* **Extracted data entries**

■ ■ ■ ■ ■

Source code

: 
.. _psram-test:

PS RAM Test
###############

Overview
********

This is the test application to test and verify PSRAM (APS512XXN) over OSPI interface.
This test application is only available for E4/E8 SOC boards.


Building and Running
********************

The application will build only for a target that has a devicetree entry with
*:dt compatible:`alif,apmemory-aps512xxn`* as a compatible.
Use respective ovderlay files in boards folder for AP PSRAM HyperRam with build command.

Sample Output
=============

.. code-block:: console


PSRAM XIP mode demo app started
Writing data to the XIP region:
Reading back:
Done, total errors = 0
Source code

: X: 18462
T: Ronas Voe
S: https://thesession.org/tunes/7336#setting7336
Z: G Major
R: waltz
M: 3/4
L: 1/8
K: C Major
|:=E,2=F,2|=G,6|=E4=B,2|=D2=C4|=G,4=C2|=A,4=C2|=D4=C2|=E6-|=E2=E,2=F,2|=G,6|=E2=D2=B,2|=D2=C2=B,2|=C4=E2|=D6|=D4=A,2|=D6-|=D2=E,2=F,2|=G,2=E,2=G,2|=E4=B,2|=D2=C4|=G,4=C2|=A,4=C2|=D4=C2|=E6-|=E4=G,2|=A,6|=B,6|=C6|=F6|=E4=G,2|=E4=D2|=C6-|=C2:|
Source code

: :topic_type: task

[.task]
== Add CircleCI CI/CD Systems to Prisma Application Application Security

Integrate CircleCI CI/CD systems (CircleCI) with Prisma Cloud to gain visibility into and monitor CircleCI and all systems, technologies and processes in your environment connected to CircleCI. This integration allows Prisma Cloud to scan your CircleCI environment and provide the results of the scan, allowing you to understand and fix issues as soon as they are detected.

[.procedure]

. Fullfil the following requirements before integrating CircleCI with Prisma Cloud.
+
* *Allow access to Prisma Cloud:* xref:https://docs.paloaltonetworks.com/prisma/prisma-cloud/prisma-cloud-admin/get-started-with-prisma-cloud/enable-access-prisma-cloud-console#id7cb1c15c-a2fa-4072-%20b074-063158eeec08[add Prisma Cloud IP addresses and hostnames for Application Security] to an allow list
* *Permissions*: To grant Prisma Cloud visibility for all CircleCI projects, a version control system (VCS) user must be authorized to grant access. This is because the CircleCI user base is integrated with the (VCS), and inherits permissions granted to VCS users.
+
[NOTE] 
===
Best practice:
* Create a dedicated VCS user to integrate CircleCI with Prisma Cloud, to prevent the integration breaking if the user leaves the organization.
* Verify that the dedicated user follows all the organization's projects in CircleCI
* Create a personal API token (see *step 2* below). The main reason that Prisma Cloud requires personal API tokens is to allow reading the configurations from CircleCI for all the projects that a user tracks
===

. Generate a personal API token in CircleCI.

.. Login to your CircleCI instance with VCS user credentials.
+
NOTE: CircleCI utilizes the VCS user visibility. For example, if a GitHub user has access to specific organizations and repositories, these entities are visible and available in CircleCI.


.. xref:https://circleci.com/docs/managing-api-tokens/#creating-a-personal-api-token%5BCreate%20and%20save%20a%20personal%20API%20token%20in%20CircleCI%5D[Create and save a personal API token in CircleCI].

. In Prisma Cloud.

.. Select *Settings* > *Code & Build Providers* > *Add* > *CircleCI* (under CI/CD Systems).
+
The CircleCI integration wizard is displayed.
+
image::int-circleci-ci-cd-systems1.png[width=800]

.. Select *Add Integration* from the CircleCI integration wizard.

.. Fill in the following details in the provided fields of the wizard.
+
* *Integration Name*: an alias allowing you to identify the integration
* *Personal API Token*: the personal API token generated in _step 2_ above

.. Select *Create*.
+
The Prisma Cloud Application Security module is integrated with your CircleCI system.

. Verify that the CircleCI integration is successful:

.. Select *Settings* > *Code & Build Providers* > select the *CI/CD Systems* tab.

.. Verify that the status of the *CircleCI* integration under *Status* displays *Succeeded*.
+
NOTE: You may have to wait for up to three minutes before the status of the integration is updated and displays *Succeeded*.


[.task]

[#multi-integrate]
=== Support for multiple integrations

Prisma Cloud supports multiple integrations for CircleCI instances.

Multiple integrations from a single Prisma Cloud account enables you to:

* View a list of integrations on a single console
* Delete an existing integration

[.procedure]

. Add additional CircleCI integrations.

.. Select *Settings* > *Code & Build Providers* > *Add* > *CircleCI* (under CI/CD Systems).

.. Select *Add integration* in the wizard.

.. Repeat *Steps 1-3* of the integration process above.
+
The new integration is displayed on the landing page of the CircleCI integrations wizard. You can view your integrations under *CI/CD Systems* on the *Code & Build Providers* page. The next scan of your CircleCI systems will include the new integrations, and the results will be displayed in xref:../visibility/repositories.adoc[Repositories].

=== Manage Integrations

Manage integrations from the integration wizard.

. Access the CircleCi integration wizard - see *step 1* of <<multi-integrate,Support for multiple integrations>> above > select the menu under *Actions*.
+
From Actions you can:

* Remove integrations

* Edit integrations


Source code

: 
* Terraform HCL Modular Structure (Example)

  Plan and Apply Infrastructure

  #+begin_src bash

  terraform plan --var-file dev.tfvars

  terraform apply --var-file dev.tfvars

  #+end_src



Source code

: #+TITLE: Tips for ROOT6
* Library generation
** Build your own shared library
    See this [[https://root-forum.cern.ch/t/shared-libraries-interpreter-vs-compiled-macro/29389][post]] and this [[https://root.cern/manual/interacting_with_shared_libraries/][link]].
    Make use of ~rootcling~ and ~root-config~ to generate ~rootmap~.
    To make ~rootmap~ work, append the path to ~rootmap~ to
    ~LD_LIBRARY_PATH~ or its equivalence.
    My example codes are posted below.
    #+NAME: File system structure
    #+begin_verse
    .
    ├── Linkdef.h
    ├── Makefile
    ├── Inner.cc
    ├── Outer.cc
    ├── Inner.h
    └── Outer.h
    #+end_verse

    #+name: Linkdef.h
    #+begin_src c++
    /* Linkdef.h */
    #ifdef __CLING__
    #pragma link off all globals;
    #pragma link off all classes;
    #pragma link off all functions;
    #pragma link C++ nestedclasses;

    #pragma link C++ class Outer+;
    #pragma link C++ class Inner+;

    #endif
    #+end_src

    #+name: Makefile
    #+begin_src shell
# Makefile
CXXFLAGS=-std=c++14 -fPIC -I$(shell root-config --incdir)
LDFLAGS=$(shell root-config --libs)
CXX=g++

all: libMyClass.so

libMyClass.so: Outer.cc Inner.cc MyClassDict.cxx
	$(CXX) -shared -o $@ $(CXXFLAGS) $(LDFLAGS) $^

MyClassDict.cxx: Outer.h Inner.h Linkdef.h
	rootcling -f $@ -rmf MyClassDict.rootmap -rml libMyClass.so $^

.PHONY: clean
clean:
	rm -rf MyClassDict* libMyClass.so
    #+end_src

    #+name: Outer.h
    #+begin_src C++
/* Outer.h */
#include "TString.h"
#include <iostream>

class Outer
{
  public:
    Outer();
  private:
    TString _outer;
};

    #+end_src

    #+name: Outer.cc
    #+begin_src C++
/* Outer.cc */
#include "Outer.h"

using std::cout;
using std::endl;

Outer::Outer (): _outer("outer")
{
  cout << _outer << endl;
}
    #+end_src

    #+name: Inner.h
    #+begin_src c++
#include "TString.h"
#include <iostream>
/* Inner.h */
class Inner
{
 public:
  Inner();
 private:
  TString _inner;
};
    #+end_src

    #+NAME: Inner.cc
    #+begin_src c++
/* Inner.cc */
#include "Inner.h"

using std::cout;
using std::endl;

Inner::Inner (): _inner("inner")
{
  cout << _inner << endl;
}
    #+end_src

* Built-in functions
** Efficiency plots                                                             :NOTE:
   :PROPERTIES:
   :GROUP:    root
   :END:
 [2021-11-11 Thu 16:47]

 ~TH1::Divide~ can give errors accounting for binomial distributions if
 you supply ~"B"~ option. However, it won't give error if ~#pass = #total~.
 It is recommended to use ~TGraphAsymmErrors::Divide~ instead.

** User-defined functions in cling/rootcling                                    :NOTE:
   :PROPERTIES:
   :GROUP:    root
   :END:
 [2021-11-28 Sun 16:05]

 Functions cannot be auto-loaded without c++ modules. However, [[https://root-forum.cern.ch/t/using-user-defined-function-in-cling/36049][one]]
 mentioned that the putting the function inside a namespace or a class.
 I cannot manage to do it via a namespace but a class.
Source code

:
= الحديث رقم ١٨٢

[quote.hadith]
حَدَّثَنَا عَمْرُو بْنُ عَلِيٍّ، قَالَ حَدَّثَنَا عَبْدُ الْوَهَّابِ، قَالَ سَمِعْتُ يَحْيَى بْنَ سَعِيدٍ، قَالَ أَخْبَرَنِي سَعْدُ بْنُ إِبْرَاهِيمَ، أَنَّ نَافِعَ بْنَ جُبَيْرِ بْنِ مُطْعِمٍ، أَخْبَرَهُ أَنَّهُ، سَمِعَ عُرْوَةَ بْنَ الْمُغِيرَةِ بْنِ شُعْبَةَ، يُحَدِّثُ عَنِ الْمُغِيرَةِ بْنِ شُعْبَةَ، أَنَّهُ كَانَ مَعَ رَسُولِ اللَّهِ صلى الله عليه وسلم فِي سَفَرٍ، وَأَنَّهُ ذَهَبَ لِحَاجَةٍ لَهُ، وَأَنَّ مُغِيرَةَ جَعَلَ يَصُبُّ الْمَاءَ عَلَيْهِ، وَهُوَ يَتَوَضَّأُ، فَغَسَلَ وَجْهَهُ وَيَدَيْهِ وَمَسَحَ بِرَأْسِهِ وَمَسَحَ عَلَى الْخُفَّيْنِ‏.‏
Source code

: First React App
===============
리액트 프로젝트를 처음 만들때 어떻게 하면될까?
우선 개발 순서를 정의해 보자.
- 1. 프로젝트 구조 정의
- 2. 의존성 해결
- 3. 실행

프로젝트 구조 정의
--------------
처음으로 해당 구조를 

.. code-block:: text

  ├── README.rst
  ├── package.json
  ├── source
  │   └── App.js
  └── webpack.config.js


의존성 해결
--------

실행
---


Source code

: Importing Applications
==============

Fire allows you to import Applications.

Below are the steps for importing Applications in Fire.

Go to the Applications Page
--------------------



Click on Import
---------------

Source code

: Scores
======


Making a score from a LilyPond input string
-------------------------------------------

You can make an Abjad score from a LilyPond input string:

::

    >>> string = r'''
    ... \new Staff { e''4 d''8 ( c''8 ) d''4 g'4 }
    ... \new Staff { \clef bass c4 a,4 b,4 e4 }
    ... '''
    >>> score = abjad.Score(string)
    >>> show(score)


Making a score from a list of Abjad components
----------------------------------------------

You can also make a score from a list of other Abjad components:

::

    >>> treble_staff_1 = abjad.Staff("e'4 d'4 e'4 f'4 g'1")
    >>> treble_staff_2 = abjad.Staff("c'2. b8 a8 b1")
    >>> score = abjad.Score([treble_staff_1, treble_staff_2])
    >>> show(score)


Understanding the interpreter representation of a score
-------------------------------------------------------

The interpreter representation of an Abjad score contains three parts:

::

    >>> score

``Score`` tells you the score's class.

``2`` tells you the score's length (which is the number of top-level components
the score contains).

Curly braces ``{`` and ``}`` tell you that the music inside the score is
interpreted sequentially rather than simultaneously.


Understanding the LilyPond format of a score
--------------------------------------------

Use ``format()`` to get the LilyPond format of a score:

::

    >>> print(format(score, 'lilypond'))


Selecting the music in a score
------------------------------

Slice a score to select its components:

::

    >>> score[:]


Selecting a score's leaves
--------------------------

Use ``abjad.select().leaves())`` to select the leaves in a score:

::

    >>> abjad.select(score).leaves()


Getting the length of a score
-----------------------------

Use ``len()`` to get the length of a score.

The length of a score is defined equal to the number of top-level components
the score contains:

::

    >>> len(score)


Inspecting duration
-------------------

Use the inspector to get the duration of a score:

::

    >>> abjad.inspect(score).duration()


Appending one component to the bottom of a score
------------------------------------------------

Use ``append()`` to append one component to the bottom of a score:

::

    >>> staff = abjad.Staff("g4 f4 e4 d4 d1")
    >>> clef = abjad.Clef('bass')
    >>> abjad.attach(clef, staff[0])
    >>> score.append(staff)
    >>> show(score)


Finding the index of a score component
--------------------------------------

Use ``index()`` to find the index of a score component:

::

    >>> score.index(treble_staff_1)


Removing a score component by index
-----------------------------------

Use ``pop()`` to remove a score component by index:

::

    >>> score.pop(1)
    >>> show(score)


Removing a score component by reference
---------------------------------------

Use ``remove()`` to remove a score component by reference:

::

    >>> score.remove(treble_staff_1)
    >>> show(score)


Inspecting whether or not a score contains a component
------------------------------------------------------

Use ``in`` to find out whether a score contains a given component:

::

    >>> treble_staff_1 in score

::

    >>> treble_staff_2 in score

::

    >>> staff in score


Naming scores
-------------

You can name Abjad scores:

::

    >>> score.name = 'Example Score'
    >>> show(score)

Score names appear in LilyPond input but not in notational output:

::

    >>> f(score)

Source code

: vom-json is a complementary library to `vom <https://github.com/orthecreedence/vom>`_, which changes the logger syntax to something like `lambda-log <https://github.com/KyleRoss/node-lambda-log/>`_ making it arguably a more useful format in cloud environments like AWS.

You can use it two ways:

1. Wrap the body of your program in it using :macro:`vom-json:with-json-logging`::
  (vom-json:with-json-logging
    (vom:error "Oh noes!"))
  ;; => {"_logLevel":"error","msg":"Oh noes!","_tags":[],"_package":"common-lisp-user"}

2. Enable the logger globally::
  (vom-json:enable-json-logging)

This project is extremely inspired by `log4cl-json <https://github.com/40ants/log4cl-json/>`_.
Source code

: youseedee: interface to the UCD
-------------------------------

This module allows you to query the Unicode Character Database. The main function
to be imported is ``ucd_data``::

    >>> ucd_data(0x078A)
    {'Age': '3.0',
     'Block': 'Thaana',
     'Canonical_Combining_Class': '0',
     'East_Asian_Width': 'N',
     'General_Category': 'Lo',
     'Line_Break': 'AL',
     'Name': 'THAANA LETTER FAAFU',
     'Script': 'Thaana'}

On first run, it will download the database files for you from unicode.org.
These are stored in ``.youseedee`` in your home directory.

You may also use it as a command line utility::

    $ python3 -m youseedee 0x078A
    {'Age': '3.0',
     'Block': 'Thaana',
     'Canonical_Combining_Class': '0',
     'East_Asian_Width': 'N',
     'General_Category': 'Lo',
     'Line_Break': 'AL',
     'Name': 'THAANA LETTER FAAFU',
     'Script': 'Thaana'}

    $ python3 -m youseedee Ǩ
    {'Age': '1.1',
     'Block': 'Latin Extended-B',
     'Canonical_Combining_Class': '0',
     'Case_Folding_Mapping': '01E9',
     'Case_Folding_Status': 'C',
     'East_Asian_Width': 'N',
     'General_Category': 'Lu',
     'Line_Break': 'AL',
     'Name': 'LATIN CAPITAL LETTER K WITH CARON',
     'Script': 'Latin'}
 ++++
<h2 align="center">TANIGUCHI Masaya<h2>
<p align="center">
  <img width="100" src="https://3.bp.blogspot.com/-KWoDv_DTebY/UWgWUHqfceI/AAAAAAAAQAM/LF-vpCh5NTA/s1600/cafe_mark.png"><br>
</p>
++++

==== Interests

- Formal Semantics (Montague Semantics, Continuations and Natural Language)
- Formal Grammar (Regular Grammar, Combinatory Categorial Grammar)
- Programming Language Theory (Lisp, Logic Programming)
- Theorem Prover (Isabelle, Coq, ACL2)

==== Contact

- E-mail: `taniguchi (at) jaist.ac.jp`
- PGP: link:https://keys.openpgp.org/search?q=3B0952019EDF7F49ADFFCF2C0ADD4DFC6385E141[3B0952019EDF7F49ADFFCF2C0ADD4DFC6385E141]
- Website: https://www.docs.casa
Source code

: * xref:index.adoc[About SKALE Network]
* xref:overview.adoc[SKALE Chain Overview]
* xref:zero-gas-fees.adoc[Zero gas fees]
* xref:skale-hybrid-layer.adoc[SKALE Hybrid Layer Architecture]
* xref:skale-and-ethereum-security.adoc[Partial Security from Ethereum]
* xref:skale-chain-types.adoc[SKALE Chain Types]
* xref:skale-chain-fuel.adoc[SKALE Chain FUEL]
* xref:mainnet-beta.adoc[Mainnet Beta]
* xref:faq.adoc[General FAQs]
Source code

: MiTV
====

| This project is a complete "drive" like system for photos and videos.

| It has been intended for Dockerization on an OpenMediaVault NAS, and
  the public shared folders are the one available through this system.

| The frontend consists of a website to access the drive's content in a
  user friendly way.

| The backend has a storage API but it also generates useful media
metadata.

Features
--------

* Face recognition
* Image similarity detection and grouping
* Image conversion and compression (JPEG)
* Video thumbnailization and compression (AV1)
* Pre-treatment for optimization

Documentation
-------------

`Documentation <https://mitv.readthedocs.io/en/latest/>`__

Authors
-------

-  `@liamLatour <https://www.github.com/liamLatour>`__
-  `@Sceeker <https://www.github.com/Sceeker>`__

■ ■ ■ ■ ■

* **What is needed**
In the records above, locate every line with the string "Create" and copy it.

* **The completed task**
* Create a dedicated VCS user to integrate CircleCI with Prisma Cloud, to prevent the integration breaking if the user leaves the organization.
* Create a personal API token (see *step 2* below). The main reason that Prisma Cloud requires personal API tokens is to allow reading the configurations from CircleCI for all the projects that a user tracks
.. xref:https://circleci.com/docs/managing-api-tokens/#creating-a-personal-api-token%5BCreate%20and%20save%20a%20personal%20API%20token%20in%20CircleCI%5D[Create and save a personal API token in CircleCI].
.. Select *Create*.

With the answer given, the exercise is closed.